The disabilities-rights movement, like most social justice campaigns, has long been associated with the progressive left. Concepts of governmental intervention to promote social change and creating equal opportunities of access for all people are fairly comfortable to liberals. A majority of advocates and professionals within the social service sector align themselves with the left. It seems a natural fit.
Yet I recall a mentor in the intellectual disabilities system in Colorado once telling me not to discount the impact we can have with conservatives. “We get lost in the multitude of social initiatives the Democrats are juggling,” she told me. “Supporting individuals with disabilities is a social cause many Republicans can champion.”

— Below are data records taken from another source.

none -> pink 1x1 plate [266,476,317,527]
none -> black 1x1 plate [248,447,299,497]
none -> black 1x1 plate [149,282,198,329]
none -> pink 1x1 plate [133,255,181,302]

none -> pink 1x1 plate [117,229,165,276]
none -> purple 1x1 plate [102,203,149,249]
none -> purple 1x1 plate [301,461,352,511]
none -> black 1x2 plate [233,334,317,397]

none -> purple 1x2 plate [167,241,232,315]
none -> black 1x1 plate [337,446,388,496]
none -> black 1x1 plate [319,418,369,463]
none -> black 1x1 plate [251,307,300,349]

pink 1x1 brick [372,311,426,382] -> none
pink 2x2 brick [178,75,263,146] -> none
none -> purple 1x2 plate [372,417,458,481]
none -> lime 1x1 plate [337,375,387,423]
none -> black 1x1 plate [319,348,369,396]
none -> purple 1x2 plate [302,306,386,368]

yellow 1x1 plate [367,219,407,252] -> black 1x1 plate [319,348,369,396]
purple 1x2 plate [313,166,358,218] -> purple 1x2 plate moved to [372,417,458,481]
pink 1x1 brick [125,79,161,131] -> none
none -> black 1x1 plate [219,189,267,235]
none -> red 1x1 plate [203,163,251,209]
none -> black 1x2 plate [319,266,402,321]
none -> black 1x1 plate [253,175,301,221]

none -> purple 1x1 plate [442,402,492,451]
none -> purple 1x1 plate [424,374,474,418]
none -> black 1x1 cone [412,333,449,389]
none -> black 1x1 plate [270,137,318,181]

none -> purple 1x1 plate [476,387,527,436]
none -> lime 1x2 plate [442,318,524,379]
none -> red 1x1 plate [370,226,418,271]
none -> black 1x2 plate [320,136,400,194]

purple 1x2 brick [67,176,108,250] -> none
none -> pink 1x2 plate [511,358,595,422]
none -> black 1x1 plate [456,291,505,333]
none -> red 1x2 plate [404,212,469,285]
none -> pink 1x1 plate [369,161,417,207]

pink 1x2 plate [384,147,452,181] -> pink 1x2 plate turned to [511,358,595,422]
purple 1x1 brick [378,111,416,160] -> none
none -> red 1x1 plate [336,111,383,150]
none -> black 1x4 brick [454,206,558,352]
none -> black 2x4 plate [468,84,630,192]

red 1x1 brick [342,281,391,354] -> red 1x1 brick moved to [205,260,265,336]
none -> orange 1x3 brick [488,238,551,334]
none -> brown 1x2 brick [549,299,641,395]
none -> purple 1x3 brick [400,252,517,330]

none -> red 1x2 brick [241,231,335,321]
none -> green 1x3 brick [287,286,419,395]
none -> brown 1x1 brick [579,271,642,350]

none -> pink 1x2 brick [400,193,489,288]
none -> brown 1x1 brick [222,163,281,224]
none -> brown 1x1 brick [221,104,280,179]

Disability-rights activists have found an alliance with conservatives in their core issue of the sanctity of human life. While liberals have shied away from discussions of providing counseling to parents seeking to end a pregnancy due to a prenatal disability diagnosis, conservatives have held the common goal with the disability community to value the potential contributions of all humans.
That’s not to say there hasn’t been a rocky relationship between disabilities activists and Republicans at times, especially when government-supported disabilities programs are under consideration. For instance, the Community Choice Act of 2009 was proposed to allow people with disabilities to use their Medicaid for home-based care instead of nursing home care. The Act, unpopular with many Republicans, did not make it through Congress.
There are some issues important to people with disabilities (particularly individuals with intellectual disabilities) that can be embraced by both sides of the aisle. Getting people with intellectual disabilities off public assistance and into meaningful, living wage jobs is a win-win for everyone. Increasing businesses’ accessibility not only improves access for people with disabilities, but strengthens businesses’ customer base. Both parties have purported valuing the contribution of all Americans to our success as a nation. I think most people with intellectual disabilities would heartily agree.
Now that our ballots are cast and the Cubs have ended their 108-year curse (though now football season has given a whole topic of argument at the water cooler), perhaps it’s time to take a break from choosing sides. Maybe now is the time to go back to our core values and find those places of commonality that can be the basis of our future conversations.
Tara Kiene is president and CEO of Community Connections, Inc.